How good a role model ARE these Olympic athletes?
I happily confess to having enjoyed the Olympics much more than I ever thought I would. Indeed I have changed from my slightly sneery attitude on the first few days of competition (OK, so where are those medals we all heard about?) to being rather jolly when we win another one. Indeed I have the BBC live text commentary open on my laptop screen -- and I don't think I could ever get keener than that.
All the same, I do think we have got a bit over the top on whole sport thing, on how it is going to inspire the nation (to what??) .. and so on. Every newspaper, even the usually cynical, is just full of it.
So let me share a couple of these doubts.
DOUBT ONE. I think we can take it as read that the country's health and well-being would be improved if most people did more exercise, just a bit more. Mens sana in corpore sano and all that. But are these hugely over-trained athletes really any kind of role model for that?
OK I realise that what counts as "discipline" and what counts as "cruel over training" is always a fine distinction. We're very happy to point an ethnocentric finger at the "fanatical" Chinese, while patting ourselves on the back for having made champions of the "girls next door". And I know it must differ a bit from sport to sport. But so far as I can see there is very little "healthy" in the normal sense of that word about what many of these sports-people have done to themselves. You only have to look at some of their legs and arms on the telly to see that they are not "normal" on any spectrum of normality, but that they have obsessively exploited the further reaches of the capacity of the human body, to turn in a minutely better time in some running race.

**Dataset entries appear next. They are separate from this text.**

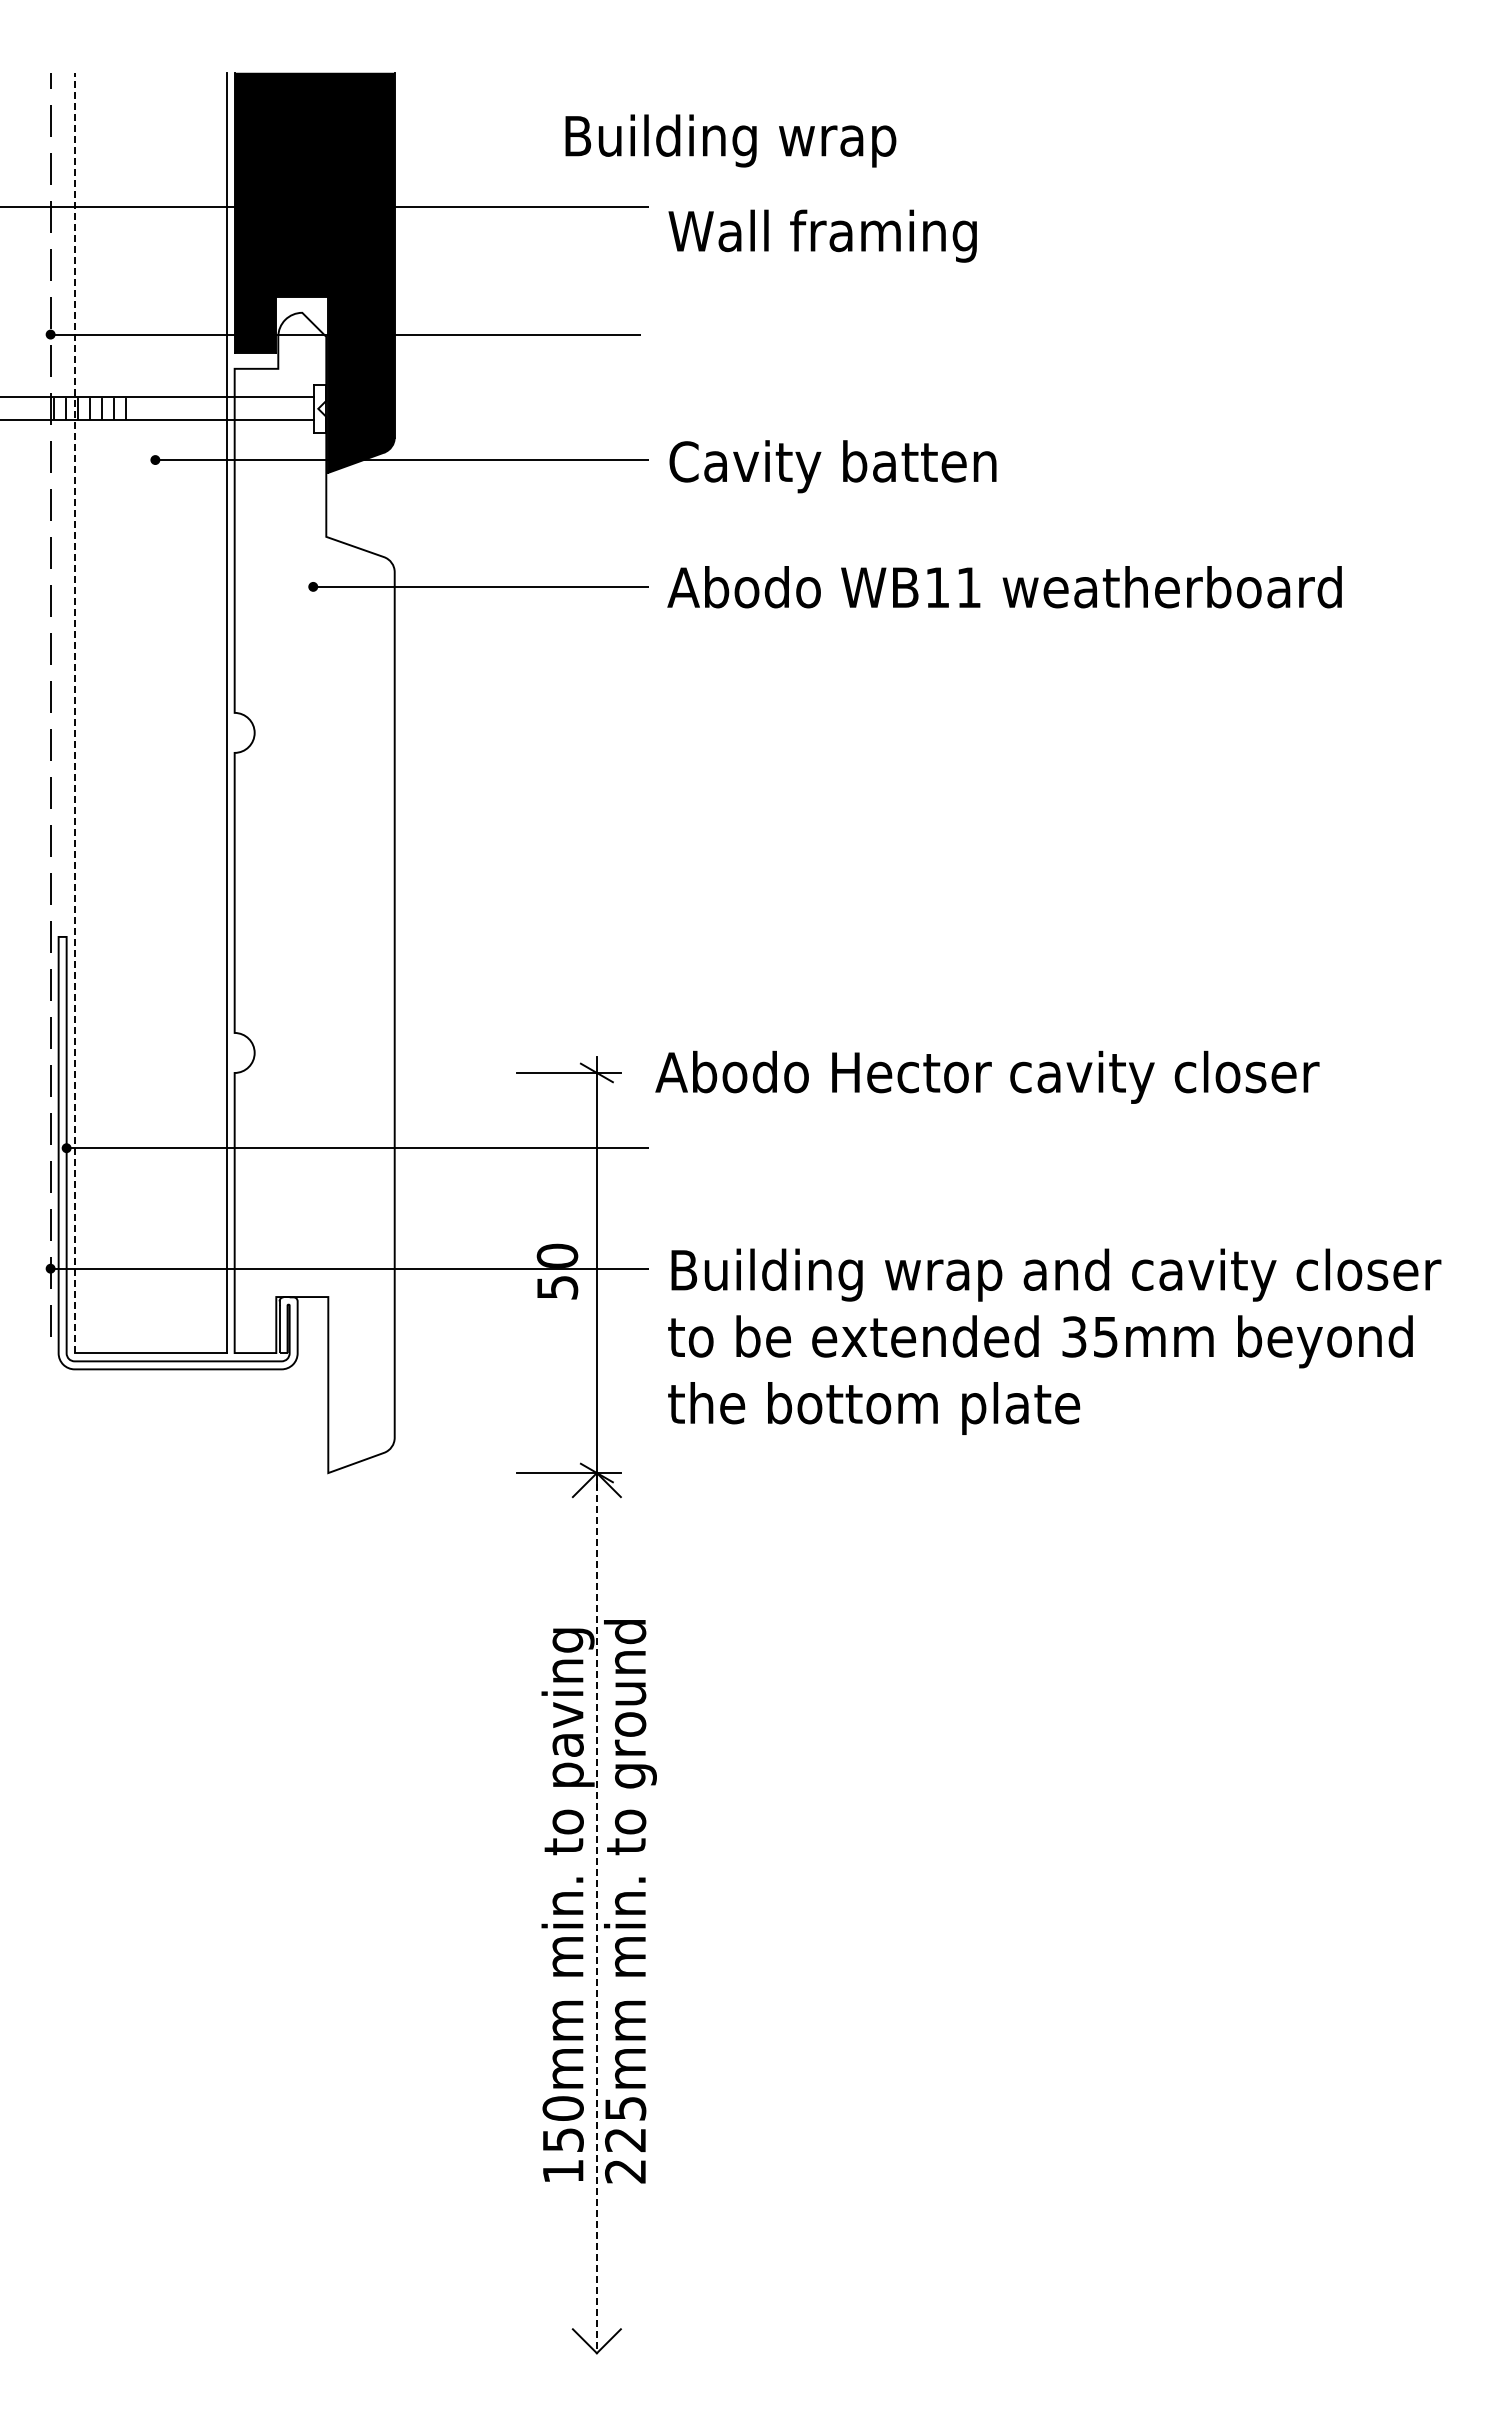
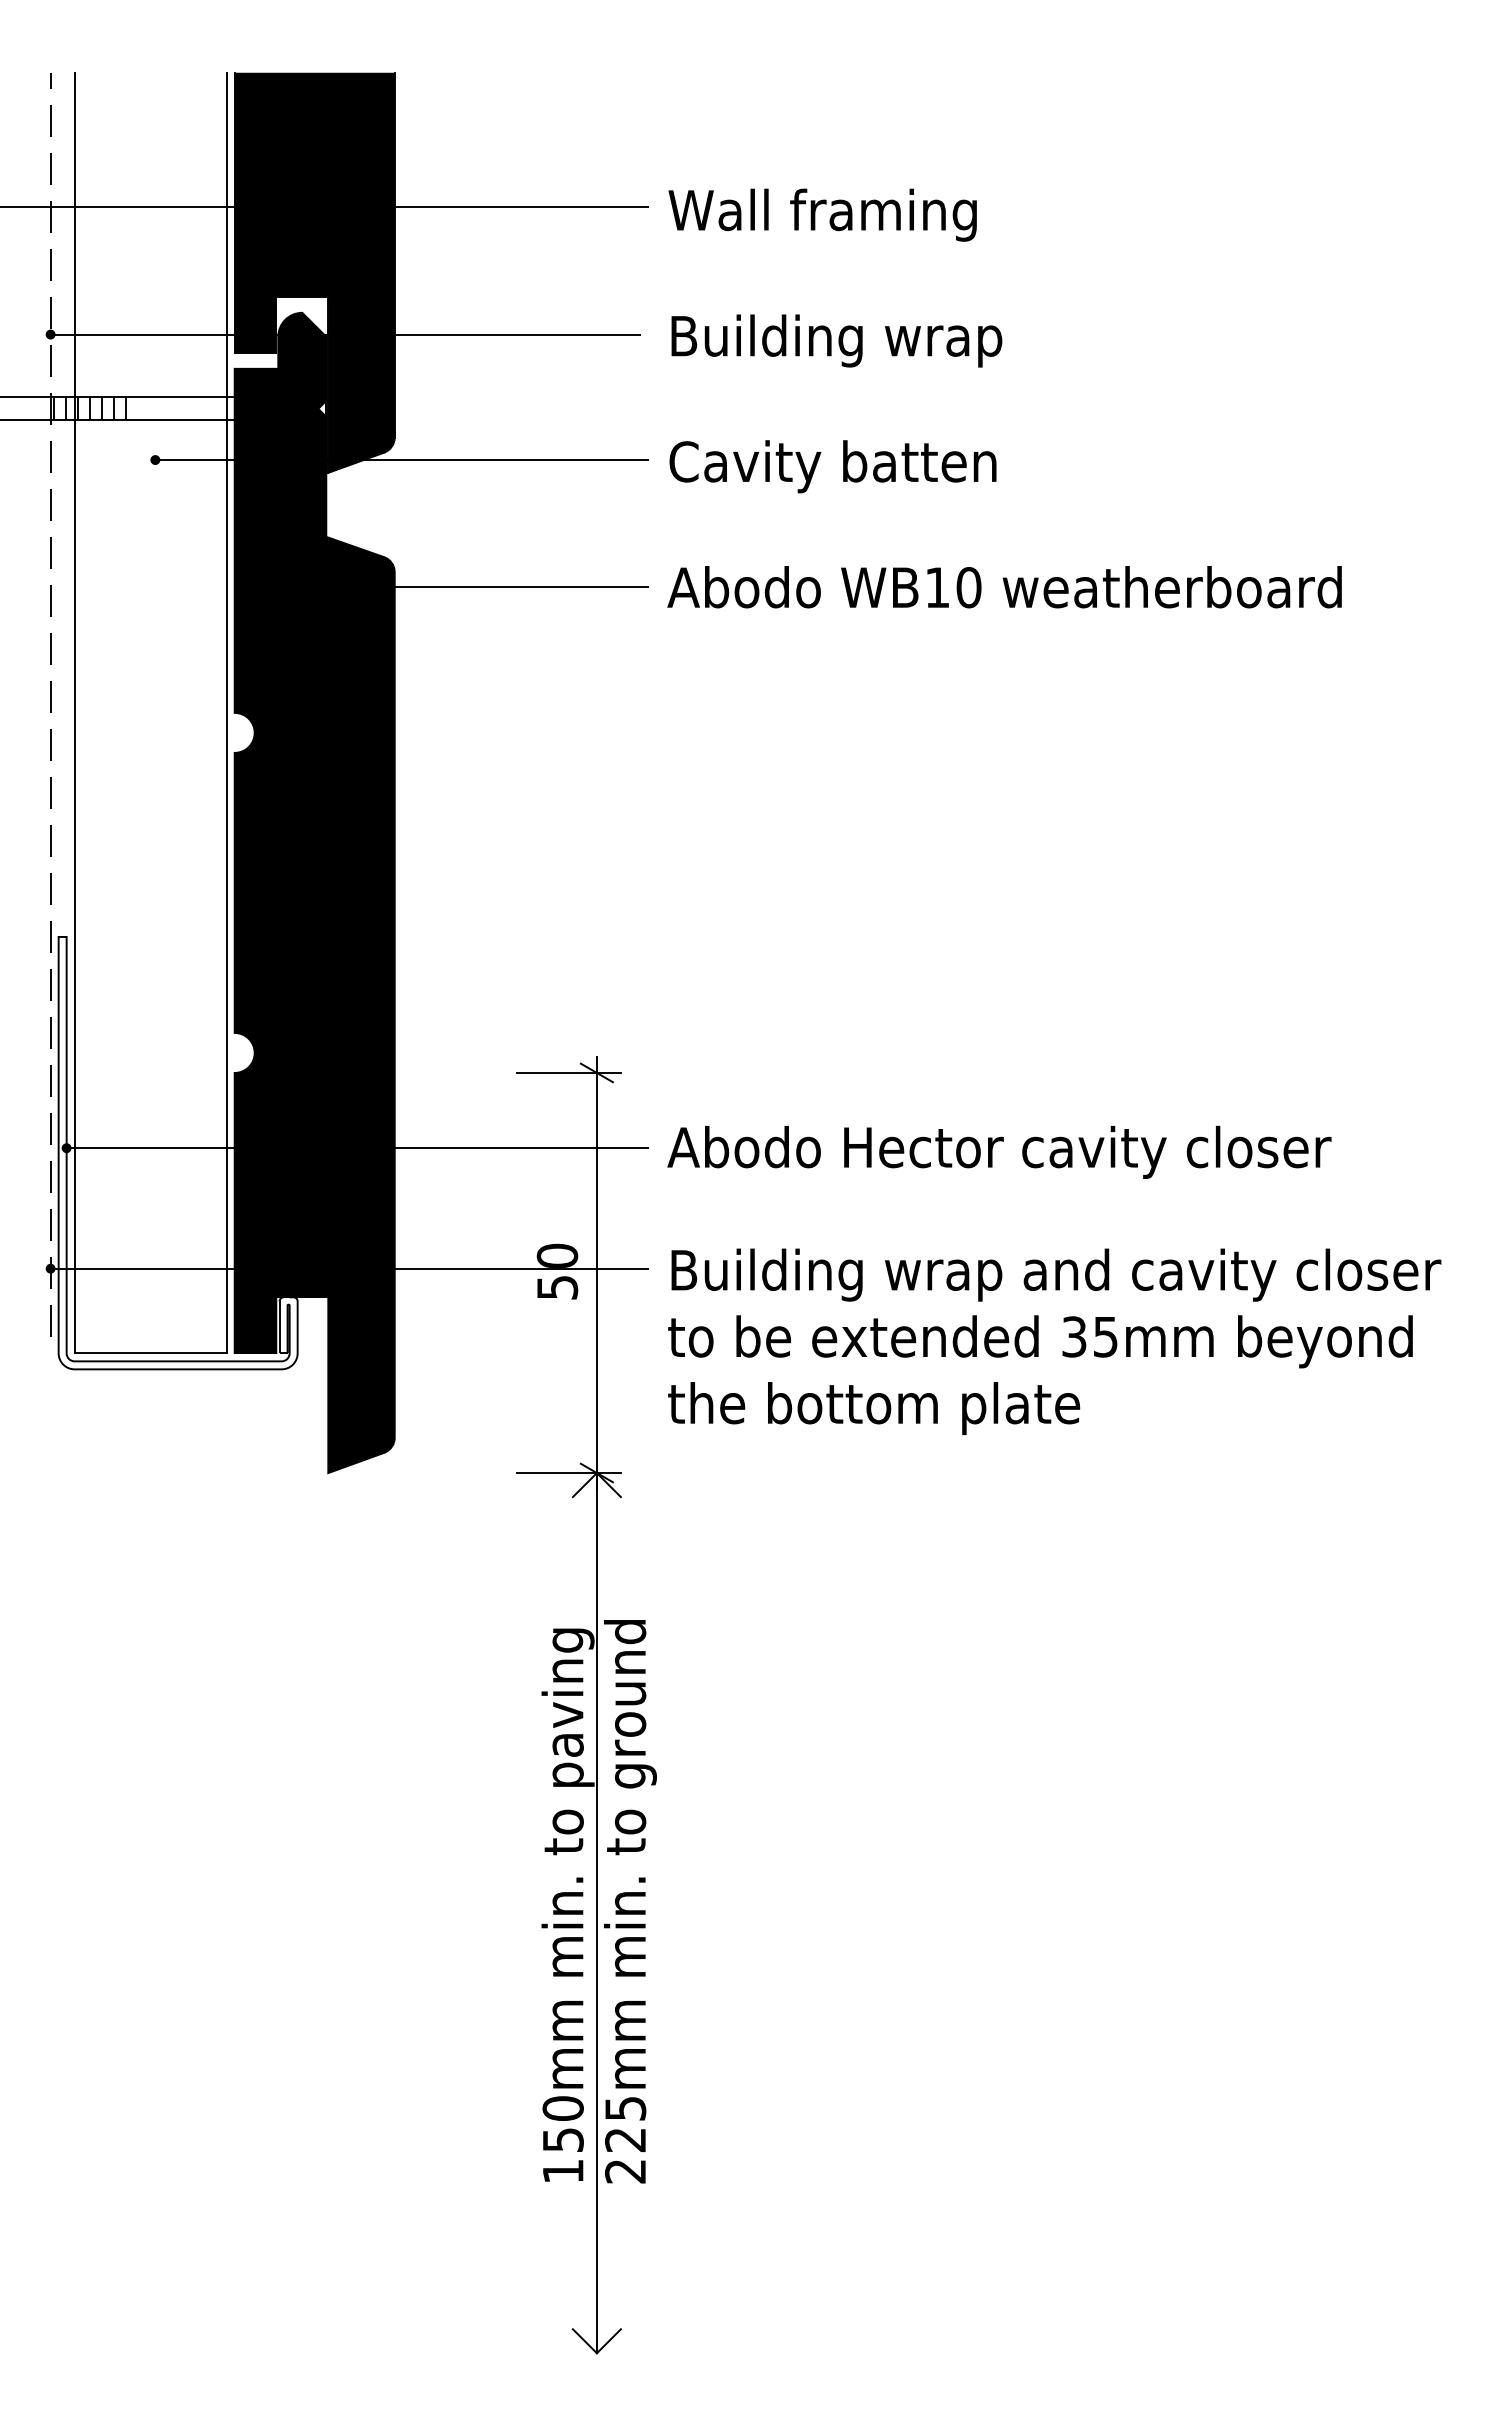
text at (730, 140) position: (730, 140) -> (836, 340)
text at (822, 235) position: (822, 235) -> (822, 214)
text at (968, 587): WB11 -> WB10
line at (74, 712): dashed -> solid
fill at (314, 892): none -> present
text at (987, 1076) position: (987, 1076) -> (999, 1151)
line at (596, 1913): dashed -> solid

Take Jessica Ennis, for example. Actually I have quite a soft spot for her and am dead pleased she won. But a quick glance at her website shows just what a "worked on" machine she is: "Team Jennis" includes: a physiotherapist, a soft tissue specialist, a coach, a javelin coach, a physiologst, a biomechanist.. and that's before you get the the "management". Most of the athletes (even the shooters) are "training" at least 5 hours a day.
Now, sure, obsession comes in various forms. And there would be many peope who would say that my desire to spend 14 hours a day writing at my laptop was generally bad for my health both short and longterm. But God knows what the long term effect of all this athletic physical pressure is. (A quick visit to the Centre for the Study of Retired Athletes at the University of North Carolina is a bit depressing on that score, I can tell you!)
Frankly, it seems to me that if we all were to follow the model of our Olympians we'd probably cost the NHS a lot more eventually than if we all stayed couch potatoes.
So much as we love watching and cheering, can we stop thinking of these sports stars as "fit". At least, it's a bloody odd, and hugely immoderate form of "fitness".
DOUBT TWO, of course, is where they all come from. I'm picking up here on the many press reports that point to the "disproportionate" number who went to independent schools. Now if you teach at Oxbridge, you are used to this kind of thing. And I was seriously waiting for someone to attack the Olympic selectors for class prejudice.
But no, in this case it is the schools who get blamed. They should be doing more, we're told, for ordinary kids who want to excel at sport.
But all these finger-pointing exercise as always misleading. Just as it is silly to blame only universities for "access problems" in higher education, so it is mad to blame only schools for the progress of "ordinary" kids into high level sport. Money and resource is a great big factor for a start. But there are even more things at play.
Some of these sports pretty well demand high levels of family wealth anyway. I guess we can dream on about a time in the future when every secondary school has its own stables. But until then, I can't see many people getting on in equestrian sports unless Mummy and Daddy buy them a pony. And that counts the likes of me out for a start.
But there is something even more embedded going on here, and it's about family aspiration and support. Instead of counting up those athletes who went to independent schools, try counting those who have a parent who was a high level competitor in their own or a related sport. And I'm not just talking Zara Phillips. You'd be amazed.
Bradley Wiggins: Dad was a racing cyclist
Sophie Hosking: Dad was a world class rower
Nicole Cooke: Dad and uncle used to cycle race.
Steven Burke: Mum cycled for Britain
Ben Ainslie: Dad sailed in Whitbread round the world race
David Florence: Dad was a canoe racer
Naomi Folkard: Mum and Dad county level archery contestants
Eilish McColgan: Mum and Dad athletic medal winners
Now it's not an iron rule of course (Anna Watkins, didn't row till she was at university). But that's only a quick sample, and it's certainly a pattern.
Maybe you explain it by genetic ability. Or maybe, more likely, it's family expectations, encouragement and pressure. As usual. Have a family that values reading and books (or kindles), and after a few wobbles, you're likely to have the kids entering the world with a desire to read. Have a family that is always on the river.... etc etc . It's not difficult to see the link.